Closed Bug 600394 Opened 15 years ago Closed 14 years ago

Use HTTPOnly Flag to Protect Cookie Values

Categories

(support.mozilla.org :: General, defect)

defect
Not set
major

Tracking

(Not tracked)

RESOLVED FIXED

People

(Reporter: mcoates, Unassigned)

Details

(Whiteboard: [infrasec:cookie])

Issue None of the cookies are not using the HTTPOnly flag (most notable the token cookies and custcare_access). This flag serves as a secondary protection to prevent session hijacking in the case of XSS attacks. Steps to reproduce: 1. Login 2. Enter the following JavaScript into the URL javascript:document.write(document.cookie);document.close(); 3. All printed cookies are not using the HTTPOnly flag This will not necessarily show all of the cookies since some of the cookies may have been cleared. Inspecting the set-cookie headers within the HTTP Response for each cookie will show whether the value "HTTPONLY" has been set. Recommended Remediation Whenever a cookie is set also set the HTTPOnly flag. This will instruct the browser to not allow JavaScript access to the cookie.
Whiteboard: [infrasec:cookie]
Component: Customer Care → General
QA Contact: customer-care → general
I haven't read this whole ticket, but if I understand correctly, setting the HTTPOnly flag isn't currently supported by Django. http://code.djangoproject.com/ticket/3304 There might be a workaround, just pointing out that we'll have to find one ;)
I read through the ticket. It looks like support has been added for python and there are several patches or middleware examples to get it working in django. Whatever we decide to do, let's add that into our commonware.
There is an example of middleware that could be adapted for Python 2.6[1], though I'm not sure what license it's under. [1] http://code.google.com/p/pageforest/source/browse/appengine/utils/cookies.py
No longer blocks: 598765
(In reply to comment #3) > There is an example of middleware that could be adapted for Python 2.6[1], > though I'm not sure what license it's under. > > [1] > http://code.google.com/p/pageforest/source/browse/appengine/utils/cookies.py Looks like the project owner is the same that posted on the django ticket, so I'm guessing they're OK with people using it.

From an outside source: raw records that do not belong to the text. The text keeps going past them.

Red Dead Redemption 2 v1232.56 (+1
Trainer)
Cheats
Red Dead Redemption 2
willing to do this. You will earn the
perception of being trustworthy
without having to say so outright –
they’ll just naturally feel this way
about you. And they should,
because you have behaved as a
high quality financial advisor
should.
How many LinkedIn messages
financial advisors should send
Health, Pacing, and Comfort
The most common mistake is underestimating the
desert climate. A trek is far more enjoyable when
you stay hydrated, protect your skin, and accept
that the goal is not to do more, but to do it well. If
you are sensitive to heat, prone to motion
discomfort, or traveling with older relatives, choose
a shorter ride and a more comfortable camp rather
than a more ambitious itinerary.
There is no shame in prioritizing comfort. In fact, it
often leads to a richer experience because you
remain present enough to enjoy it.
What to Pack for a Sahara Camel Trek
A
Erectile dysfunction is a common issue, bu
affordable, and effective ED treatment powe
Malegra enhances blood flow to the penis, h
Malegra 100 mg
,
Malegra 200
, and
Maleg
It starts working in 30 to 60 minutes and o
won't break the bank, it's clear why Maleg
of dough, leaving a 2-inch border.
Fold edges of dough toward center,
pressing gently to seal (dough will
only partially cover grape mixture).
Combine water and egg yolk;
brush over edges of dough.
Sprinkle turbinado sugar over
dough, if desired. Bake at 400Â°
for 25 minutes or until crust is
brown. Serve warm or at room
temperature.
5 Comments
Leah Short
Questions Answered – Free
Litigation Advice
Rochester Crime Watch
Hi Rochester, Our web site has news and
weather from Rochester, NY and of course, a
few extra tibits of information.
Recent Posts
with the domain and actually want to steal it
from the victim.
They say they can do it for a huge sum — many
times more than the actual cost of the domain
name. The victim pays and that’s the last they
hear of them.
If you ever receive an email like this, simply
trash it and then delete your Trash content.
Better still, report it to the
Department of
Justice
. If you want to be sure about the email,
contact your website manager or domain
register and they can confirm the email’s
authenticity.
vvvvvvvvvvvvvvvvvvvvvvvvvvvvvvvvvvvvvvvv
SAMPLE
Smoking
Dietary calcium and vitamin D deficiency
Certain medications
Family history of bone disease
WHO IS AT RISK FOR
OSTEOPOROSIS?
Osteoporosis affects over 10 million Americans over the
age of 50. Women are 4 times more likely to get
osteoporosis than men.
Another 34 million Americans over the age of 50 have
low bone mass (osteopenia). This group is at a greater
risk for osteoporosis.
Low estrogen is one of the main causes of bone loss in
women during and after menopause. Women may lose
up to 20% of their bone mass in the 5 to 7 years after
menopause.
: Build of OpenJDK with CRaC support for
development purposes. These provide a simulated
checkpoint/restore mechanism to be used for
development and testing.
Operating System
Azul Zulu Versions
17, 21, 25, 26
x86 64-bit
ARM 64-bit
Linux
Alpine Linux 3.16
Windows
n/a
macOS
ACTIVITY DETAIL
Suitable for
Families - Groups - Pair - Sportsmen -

I've sent an email to confirm. I still need to look at the code and understand how it works, but seems like we can do this for 2.2.5
I think you'll need to update that code for Python 2.6, and this should be part of commonware. I'll add you as a collaborator if you aren't already.
https://github.com/mozilla/kitsune/blob/master/settings.py#L588 This is fixed in the current version of Django. Confirmed that session cookies don't appear in document.cookie.
Status: NEW → RESOLVED
Closed: 14 years ago
Resolution: --- → FIXED
These bugs are all resolved, so I'm removing the security flag from them.